Il faut noter qu’au-delà de la place qui est la sienne, la poésie palestinienne d’aujourd’hui est riche d’une grande diversité de voix. Dans la poésie arabe, les poètes palestiniens occupent une position particulière. Ils ont non seulement rejoint depuis longtemps le mouvement de la modernité arabe contemporaine (qui n’a rien à envier à la nôtre), mais l’exil les a souvent conduits à s’ouvrir aux autres poésies du monde, anglaise, française, grecque, espagnole, allemande… Et si l’influence de Darwich est forte, cette poésie palestinienne d’aujourd’hui est très diverse et bien vivante. Et nombreux sont les poètes arabes et palestiniens qui cherchent aujourd’hui dans une tout autre voie que la sienne. Mais le fait majeur à mes yeux est que cette poésie, bien que confrontée à l’urgence et au drame collectif, ne se résume pas au slogan ni à l’immédiateté.

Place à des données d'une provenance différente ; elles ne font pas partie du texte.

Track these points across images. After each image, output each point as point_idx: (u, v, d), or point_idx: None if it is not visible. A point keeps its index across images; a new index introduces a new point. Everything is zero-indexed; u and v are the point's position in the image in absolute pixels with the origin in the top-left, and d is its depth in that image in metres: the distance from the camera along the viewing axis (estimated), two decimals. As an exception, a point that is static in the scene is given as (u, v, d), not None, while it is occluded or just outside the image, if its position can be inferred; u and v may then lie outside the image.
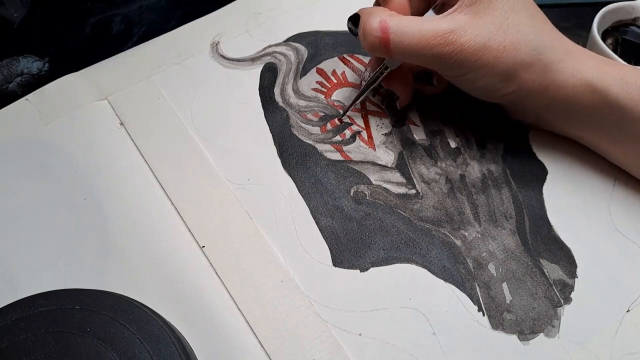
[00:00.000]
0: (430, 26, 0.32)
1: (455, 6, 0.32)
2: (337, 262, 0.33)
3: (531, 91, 0.33)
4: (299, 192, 0.35)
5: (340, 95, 0.40)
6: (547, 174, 0.36)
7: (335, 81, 0.41)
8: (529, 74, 0.32)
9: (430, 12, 0.34)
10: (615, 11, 0.43)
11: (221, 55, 0.43)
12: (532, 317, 0.30)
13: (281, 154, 0.37)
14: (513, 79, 0.32)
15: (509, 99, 0.34)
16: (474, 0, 0.31)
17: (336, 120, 0.39)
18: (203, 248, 0.33)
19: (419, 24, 0.32)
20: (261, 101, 0.40)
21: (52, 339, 0.28)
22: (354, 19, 0.35)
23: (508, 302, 0.31)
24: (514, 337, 0.30)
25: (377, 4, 0.36)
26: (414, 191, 0.35)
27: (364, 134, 0.38)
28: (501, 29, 0.31)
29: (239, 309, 0.31)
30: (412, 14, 0.35)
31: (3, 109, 0.40)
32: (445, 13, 0.32)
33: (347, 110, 0.39)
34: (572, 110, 0.33)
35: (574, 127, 0.35)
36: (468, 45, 0.31)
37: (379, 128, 0.38)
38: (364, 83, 0.38)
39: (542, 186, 0.35)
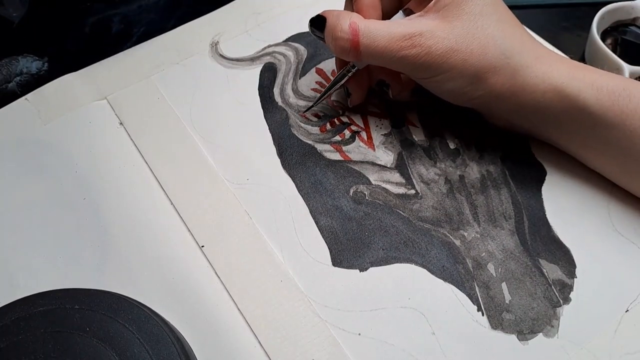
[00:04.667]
0: (398, 29, 0.32)
1: (424, 10, 0.33)
2: (337, 261, 0.33)
3: (500, 95, 0.33)
4: (299, 192, 0.35)
5: (340, 95, 0.40)
6: (545, 174, 0.36)
7: (334, 81, 0.41)
8: (497, 77, 0.32)
9: (400, 15, 0.35)
10: (614, 11, 0.43)
11: (220, 55, 0.43)
12: (532, 317, 0.30)
13: (281, 153, 0.37)
14: (481, 82, 0.32)
15: (478, 102, 0.34)
16: (443, 5, 0.32)
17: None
18: (202, 248, 0.33)
19: (387, 27, 0.32)
20: (260, 101, 0.40)
21: (52, 339, 0.28)
22: (317, 22, 0.34)
23: (507, 302, 0.31)
24: (513, 337, 0.30)
25: (348, 7, 0.36)
26: (413, 191, 0.35)
27: (364, 134, 0.38)
28: (469, 33, 0.31)
29: (238, 309, 0.31)
30: (383, 18, 0.35)
31: (2, 109, 0.40)
32: (414, 16, 0.33)
33: (309, 109, 0.39)
34: (543, 115, 0.33)
35: (547, 132, 0.35)
36: (435, 48, 0.31)
37: (379, 128, 0.38)
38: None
39: (541, 187, 0.35)
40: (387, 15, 0.36)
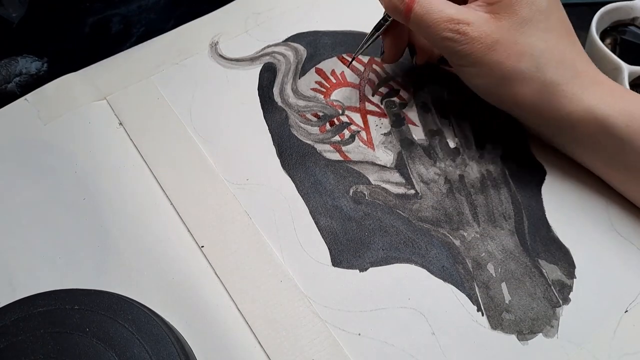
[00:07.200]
0: (451, 11, 0.32)
1: (479, 0, 0.33)
2: (337, 262, 0.33)
3: (522, 105, 0.33)
4: (298, 192, 0.35)
5: (340, 95, 0.40)
6: (545, 174, 0.36)
7: (334, 81, 0.41)
8: (523, 87, 0.32)
9: None
10: (613, 11, 0.43)
11: (220, 55, 0.43)
12: (531, 317, 0.30)
13: (280, 154, 0.37)
14: (506, 87, 0.33)
15: (506, 107, 0.35)
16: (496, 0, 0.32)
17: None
18: (202, 248, 0.33)
19: (442, 4, 0.33)
20: (260, 101, 0.40)
21: (51, 339, 0.28)
22: None
23: (507, 302, 0.31)
24: (513, 337, 0.30)
25: None
26: (413, 191, 0.35)
27: (363, 134, 0.38)
28: (513, 37, 0.32)
29: (238, 309, 0.31)
30: None
31: (2, 109, 0.40)
32: (469, 4, 0.33)
33: (354, 58, 0.39)
34: (568, 133, 0.33)
35: (570, 148, 0.35)
36: (476, 41, 0.32)
37: (378, 128, 0.38)
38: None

A son meilleur, cette poésie qui vient d’un des épicentres de la douleur humaine, est une grande œuvre de beauté, de caractère universel et qui passe les frontières. En cela, tous, à leur façon, sont héritiers de Darwich.
PS : Les recueils de Darwich, traduits notamment par Abdellatif Laabi et Elias Sanbar, sont disponibles aux éditions de Minuit, Actes Sud et Gallimard. Pour se faire une idée de l’ensemble de la poésie palestinienne, voir l’anthologie « La poésie palestinienne contemporaine », traduite par A. Laabi, au Temps des Cerises.